A majority of Britons expect London to lose its bid for the 2012 Olympics, according to a poll on the eve of an evaluation visit by Games inspectors.
Tuesday's ICM survey found 52 percent of people did not believe London could win, versus 39 percent who thought it would.
Paris is widely perceived as the front-runner.
Despite the pessimism over winning, 74 percent of the British public support hosting the Olympics, according to the poll published in The Guardian newspaper.
That, at least, will cheer London bid leader Sebastian Coe as he shows a 13-strong Olympic evaluation commission around London for four days from Wednesday on the second stop of their five-city tour.
The evaluation team, which started in Madrid, will next travel to New York, then Paris before finishing in Moscow in mid-March.
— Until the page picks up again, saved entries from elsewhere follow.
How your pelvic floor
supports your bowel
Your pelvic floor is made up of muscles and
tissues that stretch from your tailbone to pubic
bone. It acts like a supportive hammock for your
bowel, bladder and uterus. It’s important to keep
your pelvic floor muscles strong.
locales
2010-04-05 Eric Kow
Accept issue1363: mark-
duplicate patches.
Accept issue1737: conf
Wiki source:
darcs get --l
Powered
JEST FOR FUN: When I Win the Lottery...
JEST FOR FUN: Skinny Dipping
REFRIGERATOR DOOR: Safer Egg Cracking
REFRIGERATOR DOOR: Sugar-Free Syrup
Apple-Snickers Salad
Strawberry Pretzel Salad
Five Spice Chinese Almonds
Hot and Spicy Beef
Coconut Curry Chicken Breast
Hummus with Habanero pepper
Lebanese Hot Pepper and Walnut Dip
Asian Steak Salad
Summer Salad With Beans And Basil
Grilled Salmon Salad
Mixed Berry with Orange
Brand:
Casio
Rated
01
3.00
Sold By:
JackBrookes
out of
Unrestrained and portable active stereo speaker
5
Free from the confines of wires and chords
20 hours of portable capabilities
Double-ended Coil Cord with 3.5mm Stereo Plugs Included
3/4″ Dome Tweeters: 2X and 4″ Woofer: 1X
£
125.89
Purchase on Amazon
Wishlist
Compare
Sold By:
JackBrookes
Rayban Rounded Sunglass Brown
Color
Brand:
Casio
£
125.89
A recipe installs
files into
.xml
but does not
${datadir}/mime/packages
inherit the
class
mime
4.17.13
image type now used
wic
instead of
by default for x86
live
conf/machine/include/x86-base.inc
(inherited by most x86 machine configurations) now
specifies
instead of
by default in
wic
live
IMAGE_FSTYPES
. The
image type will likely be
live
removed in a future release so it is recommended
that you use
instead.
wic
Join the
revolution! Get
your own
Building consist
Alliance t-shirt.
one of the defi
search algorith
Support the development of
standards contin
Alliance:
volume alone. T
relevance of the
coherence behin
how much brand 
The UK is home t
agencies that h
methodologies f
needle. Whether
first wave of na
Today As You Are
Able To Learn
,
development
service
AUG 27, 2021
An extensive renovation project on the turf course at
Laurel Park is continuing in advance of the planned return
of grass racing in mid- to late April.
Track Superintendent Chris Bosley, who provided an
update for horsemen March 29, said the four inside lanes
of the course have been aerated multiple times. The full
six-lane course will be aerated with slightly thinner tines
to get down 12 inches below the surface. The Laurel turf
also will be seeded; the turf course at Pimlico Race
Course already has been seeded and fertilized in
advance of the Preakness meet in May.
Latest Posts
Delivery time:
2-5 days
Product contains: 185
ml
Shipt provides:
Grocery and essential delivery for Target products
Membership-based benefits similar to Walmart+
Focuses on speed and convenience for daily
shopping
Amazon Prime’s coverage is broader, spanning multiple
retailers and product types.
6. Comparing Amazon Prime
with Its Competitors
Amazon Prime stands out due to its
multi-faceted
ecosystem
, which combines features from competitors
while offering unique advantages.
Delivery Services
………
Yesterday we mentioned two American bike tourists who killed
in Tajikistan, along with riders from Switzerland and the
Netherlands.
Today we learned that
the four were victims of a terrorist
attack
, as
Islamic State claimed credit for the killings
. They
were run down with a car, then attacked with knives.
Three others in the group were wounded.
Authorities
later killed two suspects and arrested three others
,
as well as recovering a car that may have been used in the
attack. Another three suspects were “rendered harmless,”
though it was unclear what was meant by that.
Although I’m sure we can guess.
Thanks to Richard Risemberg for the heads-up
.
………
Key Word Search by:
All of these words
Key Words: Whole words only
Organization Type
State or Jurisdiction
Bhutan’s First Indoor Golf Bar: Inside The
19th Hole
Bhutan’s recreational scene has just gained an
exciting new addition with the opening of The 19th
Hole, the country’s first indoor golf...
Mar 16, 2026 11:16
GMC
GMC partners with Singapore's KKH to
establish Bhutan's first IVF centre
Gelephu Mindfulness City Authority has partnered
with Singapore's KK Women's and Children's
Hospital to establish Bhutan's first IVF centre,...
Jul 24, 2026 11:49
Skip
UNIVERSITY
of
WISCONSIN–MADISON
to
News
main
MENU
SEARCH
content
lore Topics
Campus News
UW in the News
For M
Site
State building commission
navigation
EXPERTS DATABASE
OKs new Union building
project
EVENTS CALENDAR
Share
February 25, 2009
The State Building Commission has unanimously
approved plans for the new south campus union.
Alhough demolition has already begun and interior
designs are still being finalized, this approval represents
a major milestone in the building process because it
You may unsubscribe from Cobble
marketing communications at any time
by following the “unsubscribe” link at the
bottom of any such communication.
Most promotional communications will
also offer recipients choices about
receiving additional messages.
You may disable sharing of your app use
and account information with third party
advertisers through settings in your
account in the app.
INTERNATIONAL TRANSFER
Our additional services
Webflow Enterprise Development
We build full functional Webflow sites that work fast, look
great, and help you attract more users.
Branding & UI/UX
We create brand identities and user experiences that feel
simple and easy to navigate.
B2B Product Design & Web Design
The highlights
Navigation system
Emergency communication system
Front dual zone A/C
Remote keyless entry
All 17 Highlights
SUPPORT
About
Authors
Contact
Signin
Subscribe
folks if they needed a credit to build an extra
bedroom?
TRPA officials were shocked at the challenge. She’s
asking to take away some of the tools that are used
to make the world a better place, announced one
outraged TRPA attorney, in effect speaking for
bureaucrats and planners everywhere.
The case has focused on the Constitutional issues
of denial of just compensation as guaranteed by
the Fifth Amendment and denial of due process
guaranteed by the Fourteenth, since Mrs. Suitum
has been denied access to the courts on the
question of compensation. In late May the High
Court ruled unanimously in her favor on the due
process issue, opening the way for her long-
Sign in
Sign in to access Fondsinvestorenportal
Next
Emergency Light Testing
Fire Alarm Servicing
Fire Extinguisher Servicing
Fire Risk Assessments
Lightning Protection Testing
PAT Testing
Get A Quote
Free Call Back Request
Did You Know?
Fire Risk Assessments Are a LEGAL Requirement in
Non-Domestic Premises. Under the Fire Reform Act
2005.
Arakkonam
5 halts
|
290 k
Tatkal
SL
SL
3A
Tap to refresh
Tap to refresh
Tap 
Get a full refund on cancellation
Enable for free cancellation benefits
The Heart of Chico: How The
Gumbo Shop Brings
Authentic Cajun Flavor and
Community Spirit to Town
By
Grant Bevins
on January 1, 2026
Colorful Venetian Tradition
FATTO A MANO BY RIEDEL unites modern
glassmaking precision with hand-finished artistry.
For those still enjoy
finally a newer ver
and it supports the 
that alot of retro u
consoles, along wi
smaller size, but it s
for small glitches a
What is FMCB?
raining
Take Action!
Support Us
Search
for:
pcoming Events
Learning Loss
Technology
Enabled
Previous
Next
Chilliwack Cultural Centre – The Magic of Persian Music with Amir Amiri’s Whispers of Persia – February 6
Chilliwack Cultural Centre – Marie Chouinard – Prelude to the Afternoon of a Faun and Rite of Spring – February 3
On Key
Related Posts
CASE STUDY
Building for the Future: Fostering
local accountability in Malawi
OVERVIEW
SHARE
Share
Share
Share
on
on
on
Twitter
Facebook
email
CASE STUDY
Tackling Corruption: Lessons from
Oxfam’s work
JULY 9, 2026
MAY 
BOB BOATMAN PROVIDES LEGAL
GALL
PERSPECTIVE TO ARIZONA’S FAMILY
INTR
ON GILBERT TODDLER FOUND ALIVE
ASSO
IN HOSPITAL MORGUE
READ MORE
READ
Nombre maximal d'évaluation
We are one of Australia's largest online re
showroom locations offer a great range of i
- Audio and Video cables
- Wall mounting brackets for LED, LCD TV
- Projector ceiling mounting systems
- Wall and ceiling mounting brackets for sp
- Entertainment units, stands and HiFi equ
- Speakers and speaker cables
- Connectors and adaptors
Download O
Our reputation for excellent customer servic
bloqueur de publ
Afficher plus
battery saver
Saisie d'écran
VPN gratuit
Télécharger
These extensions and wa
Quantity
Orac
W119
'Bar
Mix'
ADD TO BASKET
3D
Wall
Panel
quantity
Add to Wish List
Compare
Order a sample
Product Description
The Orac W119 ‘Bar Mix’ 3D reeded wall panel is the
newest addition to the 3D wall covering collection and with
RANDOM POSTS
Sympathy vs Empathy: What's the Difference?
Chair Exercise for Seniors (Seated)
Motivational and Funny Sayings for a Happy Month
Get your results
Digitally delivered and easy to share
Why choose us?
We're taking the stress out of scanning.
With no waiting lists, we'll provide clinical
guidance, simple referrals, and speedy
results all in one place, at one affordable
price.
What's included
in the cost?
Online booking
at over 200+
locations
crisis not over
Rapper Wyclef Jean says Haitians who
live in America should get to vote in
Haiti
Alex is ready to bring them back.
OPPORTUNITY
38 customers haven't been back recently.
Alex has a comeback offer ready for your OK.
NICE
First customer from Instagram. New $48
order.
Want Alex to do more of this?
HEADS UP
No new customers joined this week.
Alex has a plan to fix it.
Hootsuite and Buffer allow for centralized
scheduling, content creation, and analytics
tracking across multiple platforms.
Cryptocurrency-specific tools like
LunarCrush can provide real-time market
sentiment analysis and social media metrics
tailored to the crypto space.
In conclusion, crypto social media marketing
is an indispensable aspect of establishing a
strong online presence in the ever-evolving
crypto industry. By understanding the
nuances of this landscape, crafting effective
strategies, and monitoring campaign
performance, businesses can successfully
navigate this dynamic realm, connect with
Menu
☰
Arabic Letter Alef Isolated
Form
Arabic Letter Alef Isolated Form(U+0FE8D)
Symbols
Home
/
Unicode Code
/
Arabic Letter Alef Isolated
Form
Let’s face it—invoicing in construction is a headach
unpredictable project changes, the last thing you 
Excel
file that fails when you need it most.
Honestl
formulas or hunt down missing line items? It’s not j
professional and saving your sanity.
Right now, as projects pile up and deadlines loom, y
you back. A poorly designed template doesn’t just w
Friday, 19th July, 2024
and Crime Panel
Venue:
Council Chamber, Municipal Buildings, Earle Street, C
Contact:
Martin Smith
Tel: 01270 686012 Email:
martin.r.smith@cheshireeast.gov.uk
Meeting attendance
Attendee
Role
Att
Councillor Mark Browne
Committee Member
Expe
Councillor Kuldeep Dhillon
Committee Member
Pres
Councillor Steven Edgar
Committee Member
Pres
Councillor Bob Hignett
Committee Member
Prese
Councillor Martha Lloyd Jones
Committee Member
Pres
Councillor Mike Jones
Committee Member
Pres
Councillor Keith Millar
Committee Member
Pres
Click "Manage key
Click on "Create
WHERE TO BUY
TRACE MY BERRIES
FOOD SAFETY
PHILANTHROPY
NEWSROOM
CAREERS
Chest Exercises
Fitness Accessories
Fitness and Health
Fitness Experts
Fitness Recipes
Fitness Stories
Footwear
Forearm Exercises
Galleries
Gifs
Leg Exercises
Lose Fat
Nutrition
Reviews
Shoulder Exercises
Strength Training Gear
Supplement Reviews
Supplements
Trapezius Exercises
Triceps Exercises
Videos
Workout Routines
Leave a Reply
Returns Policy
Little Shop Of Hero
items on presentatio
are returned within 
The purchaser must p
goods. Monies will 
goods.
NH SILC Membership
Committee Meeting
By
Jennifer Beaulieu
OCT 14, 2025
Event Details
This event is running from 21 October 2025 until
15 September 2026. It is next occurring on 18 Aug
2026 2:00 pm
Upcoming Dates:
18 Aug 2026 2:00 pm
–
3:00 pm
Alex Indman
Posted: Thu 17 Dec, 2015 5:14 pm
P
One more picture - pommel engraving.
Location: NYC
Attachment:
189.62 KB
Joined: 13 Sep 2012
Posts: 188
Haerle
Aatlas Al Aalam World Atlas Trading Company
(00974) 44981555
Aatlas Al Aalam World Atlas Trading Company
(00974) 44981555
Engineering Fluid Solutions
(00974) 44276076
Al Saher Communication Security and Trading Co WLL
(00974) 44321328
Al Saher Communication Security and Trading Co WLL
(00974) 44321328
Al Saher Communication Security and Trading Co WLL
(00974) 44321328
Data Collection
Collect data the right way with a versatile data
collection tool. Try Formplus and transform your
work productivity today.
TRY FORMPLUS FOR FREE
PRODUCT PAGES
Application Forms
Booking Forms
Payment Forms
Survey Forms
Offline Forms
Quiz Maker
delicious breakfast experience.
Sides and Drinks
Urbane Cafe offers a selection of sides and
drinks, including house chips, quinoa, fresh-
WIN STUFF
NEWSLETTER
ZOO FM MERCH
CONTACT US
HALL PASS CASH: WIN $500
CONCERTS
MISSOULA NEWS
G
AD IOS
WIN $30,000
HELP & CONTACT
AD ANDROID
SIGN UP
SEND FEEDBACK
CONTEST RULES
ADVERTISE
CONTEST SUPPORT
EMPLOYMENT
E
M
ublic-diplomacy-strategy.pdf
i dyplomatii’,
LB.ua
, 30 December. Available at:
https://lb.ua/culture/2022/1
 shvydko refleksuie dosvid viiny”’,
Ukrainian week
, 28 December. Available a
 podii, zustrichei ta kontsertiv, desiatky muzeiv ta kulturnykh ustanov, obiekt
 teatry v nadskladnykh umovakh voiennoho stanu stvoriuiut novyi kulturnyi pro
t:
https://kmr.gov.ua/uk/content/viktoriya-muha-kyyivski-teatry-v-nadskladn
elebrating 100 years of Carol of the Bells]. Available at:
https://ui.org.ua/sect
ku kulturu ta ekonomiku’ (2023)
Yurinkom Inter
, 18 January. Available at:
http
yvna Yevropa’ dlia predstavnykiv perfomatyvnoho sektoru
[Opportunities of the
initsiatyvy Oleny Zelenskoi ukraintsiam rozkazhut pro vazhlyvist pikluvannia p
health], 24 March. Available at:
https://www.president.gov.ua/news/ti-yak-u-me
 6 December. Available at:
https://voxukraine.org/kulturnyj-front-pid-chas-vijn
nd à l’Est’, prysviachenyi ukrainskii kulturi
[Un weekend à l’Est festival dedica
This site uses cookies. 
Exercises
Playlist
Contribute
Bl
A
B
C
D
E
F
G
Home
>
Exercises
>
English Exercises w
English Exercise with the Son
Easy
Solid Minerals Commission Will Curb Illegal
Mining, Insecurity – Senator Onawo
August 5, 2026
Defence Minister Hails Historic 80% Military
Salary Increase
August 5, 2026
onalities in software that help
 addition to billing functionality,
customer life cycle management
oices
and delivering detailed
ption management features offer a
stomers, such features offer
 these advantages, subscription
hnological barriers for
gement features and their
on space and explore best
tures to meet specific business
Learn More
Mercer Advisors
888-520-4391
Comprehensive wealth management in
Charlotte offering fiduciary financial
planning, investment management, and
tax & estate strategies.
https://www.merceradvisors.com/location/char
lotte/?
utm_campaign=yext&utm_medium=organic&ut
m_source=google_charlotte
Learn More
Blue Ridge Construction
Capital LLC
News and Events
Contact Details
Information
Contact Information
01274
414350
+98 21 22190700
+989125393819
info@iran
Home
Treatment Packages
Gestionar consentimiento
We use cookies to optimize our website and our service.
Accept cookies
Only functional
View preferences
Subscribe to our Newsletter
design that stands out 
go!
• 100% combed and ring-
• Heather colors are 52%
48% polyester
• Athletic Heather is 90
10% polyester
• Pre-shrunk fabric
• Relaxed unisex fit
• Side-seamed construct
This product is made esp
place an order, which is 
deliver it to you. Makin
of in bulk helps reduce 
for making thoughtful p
The winning city will be announced on July 6.
London's position as second favourite is partly due to its high-profile bid leader Coe, twice the Olympic 1,500 metres champion and now a council member on the world governing athletics body.
However, an early International Olympic Committee (IOC) report referred to the capital's transport system as "often obsolete" and past surveys had shown Londoners to be less enthusiastic than their Parisian counterparts in supporting the bid.
The damage caused by the Picketts Lock affair -- when London won the right to host the 2005 world athletics championships only to give it back because of funding difficulties -- could also still linger in IOC minds.